(Job): Word for word, copy the data that follows and skip its pictures.

(Supplied records):
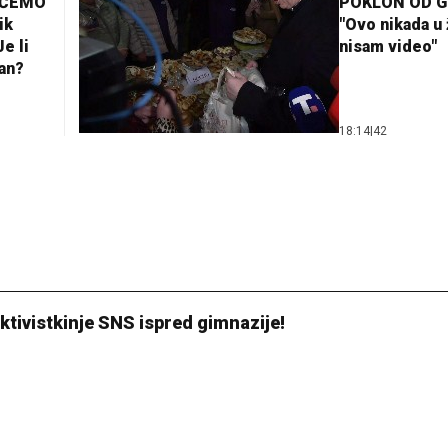
AĆEMO
POKLON OD 
ik
"Ovo nikada u 
e li
nisam video"
lan?
18:14
|
42
tivistkinje SNS ispred gimnazije!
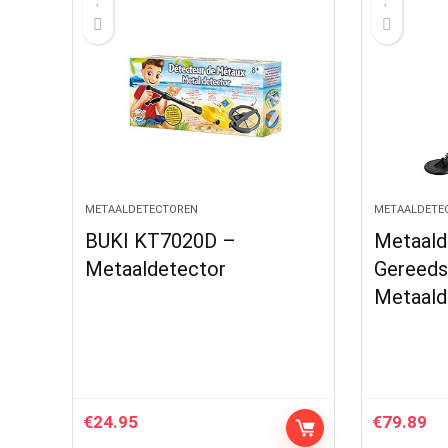
METAALDETECTOREN
METAALDETE
BUKI KT7020D –
Metaald
Metaaldetector
Gereeds
Metaald
€
24.95
€
79.89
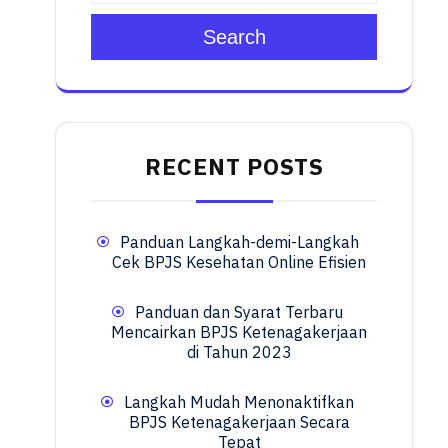
Search
RECENT POSTS
Panduan Langkah-demi-Langkah
Cek BPJS Kesehatan Online Efisien
Panduan dan Syarat Terbaru
Mencairkan BPJS Ketenagakerjaan
di Tahun 2023
Langkah Mudah Menonaktifkan
BPJS Ketenagakerjaan Secara
Tepat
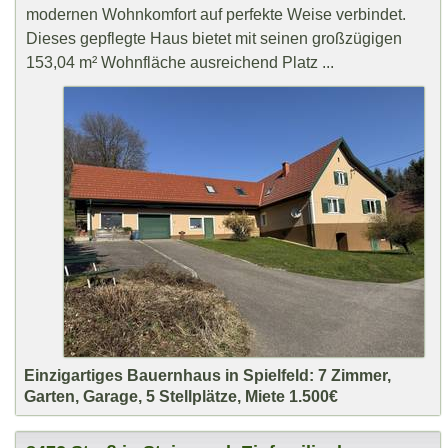
modernen Wohnkomfort auf perfekte Weise verbindet.
Dieses gepflegte Haus bietet mit seinen großzügigen
153,04 m² Wohnfläche ausreichend Platz ...
Einzigartiges Bauernhaus in Spielfeld: 7 Zimmer,
Garten, Garage, 5 Stellplätze, Miete 1.500€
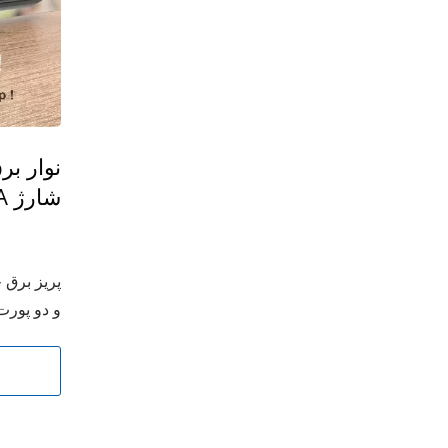
شارژ USB 2.4A
و دو پورت شارژ 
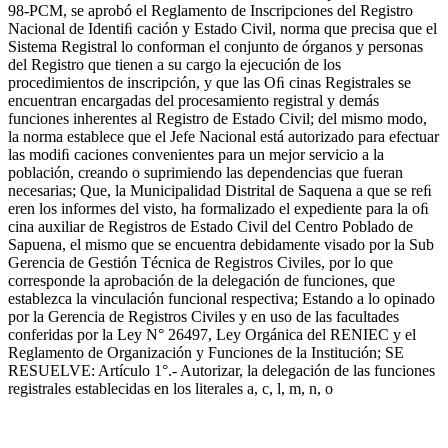
98-PCM, se aprobó el Reglamento de Inscripciones del Registro
Nacional de Identiﬁ cación y Estado Civil, norma que precisa que el
Sistema Registral lo conforman el conjunto de órganos y personas
del Registro que tienen a su cargo la ejecución de los
procedimientos de inscripción, y que las Oﬁ cinas Registrales se
encuentran encargadas del procesamiento registral y demás
funciones inherentes al Registro de Estado Civil; del mismo modo,
la norma establece que el Jefe Nacional está autorizado para efectuar
las modiﬁ caciones convenientes para un mejor servicio a la
población, creando o suprimiendo las dependencias que fueran
necesarias; Que, la Municipalidad Distrital de Saquena a que se reﬁ
eren los informes del visto, ha formalizado el expediente para la oﬁ
cina auxiliar de Registros de Estado Civil del Centro Poblado de
Sapuena, el mismo que se encuentra debidamente visado por la Sub
Gerencia de Gestión Técnica de Registros Civiles, por lo que
corresponde la aprobación de la delegación de funciones, que
establezca la vinculación funcional respectiva; Estando a lo opinado
por la Gerencia de Registros Civiles y en uso de las facultades
conferidas por la Ley N° 26497, Ley Orgánica del RENIEC y el
Reglamento de Organización y Funciones de la Institución; SE
RESUELVE: Artículo 1°.- Autorizar, la delegación de las funciones
registrales establecidas en los literales a, c, l, m, n, o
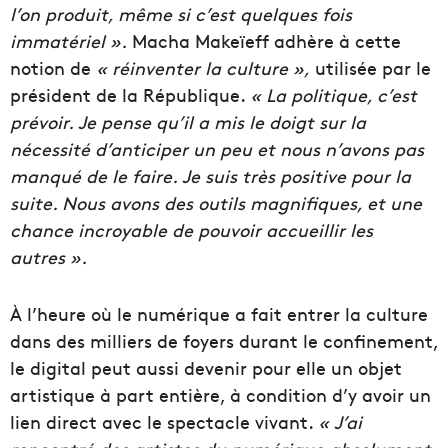
l’on produit, même si c’est quelques fois
immatériel ».
Macha Makeïeff adhère à cette
notion de
« réinventer la culture »,
utilisée par le
président de la République.
« La politique, c’est
prévoir. Je pense qu’il a mis le doigt sur la
nécessité d’anticiper un peu et nous n’avons pas
manqué de le faire. Je suis très positive pour la
suite. Nous avons des outils magnifiques, et une
chance incroyable de pouvoir accueillir les
autres ».
À l’heure où le numérique a fait entrer la culture
dans des milliers de foyers durant le confinement,
le digital peut aussi devenir pour elle un objet
artistique à part entière, à condition d’y avoir un
lien direct avec le spectacle vivant.
« J’ai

(Answer to the exercise):
AĆEMO
POKLON OD 
ik
"Ovo nikada u 
e li
nisam video"
lan?
18:14
|
42
tivistkinje SNS ispred gimnazije!
METAALDETECTOREN
METAALDETE
BUKI KT7020D –
Metaald
Metaaldetector
Gereeds
Metaald
€
24.95
€
79.89
Search
RECENT POSTS
Panduan Langkah-demi-Langkah
Cek BPJS Kesehatan Online Efisien
Panduan dan Syarat Terbaru
Mencairkan BPJS Ketenagakerjaan
di Tahun 2023
Langkah Mudah Menonaktifkan
BPJS Ketenagakerjaan Secara
Tepat
modernen Wohnkomfort auf perfekte Weise verbindet.
Dieses gepflegte Haus bietet mit seinen großzügigen
153,04 m² Wohnfläche ausreichend Platz ...
Einzigartiges Bauernhaus in Spielfeld: 7 Zimmer,
Garten, Garage, 5 Stellplätze, Miete 1.500€
شارژ USB 2.4A
و دو پورت شارژ 
98-PCM, se aprobó el Reglamento de Inscripciones del Registro
Nacional de Identiﬁ cación y Estado Civil, norma que precisa que el
Sistema Registral lo conforman el conjunto de órganos y personas
del Registro que tienen a su cargo la ejecución de los
procedimientos de inscripción, y que las Oﬁ cinas Registrales se
encuentran encargadas del procesamiento registral y demás
funciones inherentes al Registro de Estado Civil; del mismo modo,
la norma establece que el Jefe Nacional está autorizado para efectuar
las modiﬁ caciones convenientes para un mejor servicio a la
población, creando o suprimiendo las dependencias que fueran
necesarias; Que, la Municipalidad Distrital de Saquena a que se reﬁ
eren los informes del visto, ha formalizado el expediente para la oﬁ
cina auxiliar de Registros de Estado Civil del Centro Poblado de
Sapuena, el mismo que se encuentra debidamente visado por la Sub
Gerencia de Gestión Técnica de Registros Civiles, por lo que
corresponde la aprobación de la delegación de funciones, que
establezca la vinculación funcional respectiva; Estando a lo opinado
por la Gerencia de Registros Civiles y en uso de las facultades
conferidas por la Ley N° 26497, Ley Orgánica del RENIEC y el
Reglamento de Organización y Funciones de la Institución; SE
RESUELVE: Artículo 1°.- Autorizar, la delegación de las funciones
registrales establecidas en los literales a, c, l, m, n, o
l’on produit, même si c’est quelques fois
immatériel ».
Macha Makeïeff adhère à cette
notion de
« réinventer la culture »,
utilisée par le
président de la République.
« La politique, c’est
prévoir. Je pense qu’il a mis le doigt sur la
nécessité d’anticiper un peu et nous n’avons pas
manqué de le faire. Je suis très positive pour la
suite. Nous avons des outils magnifiques, et une
chance incroyable de pouvoir accueillir les
autres ».
À l’heure où le numérique a fait entrer la culture
dans des milliers de foyers durant le confinement,
le digital peut aussi devenir pour elle un objet
artistique à part entière, à condition d’y avoir un
lien direct avec le spectacle vivant.
« J’ai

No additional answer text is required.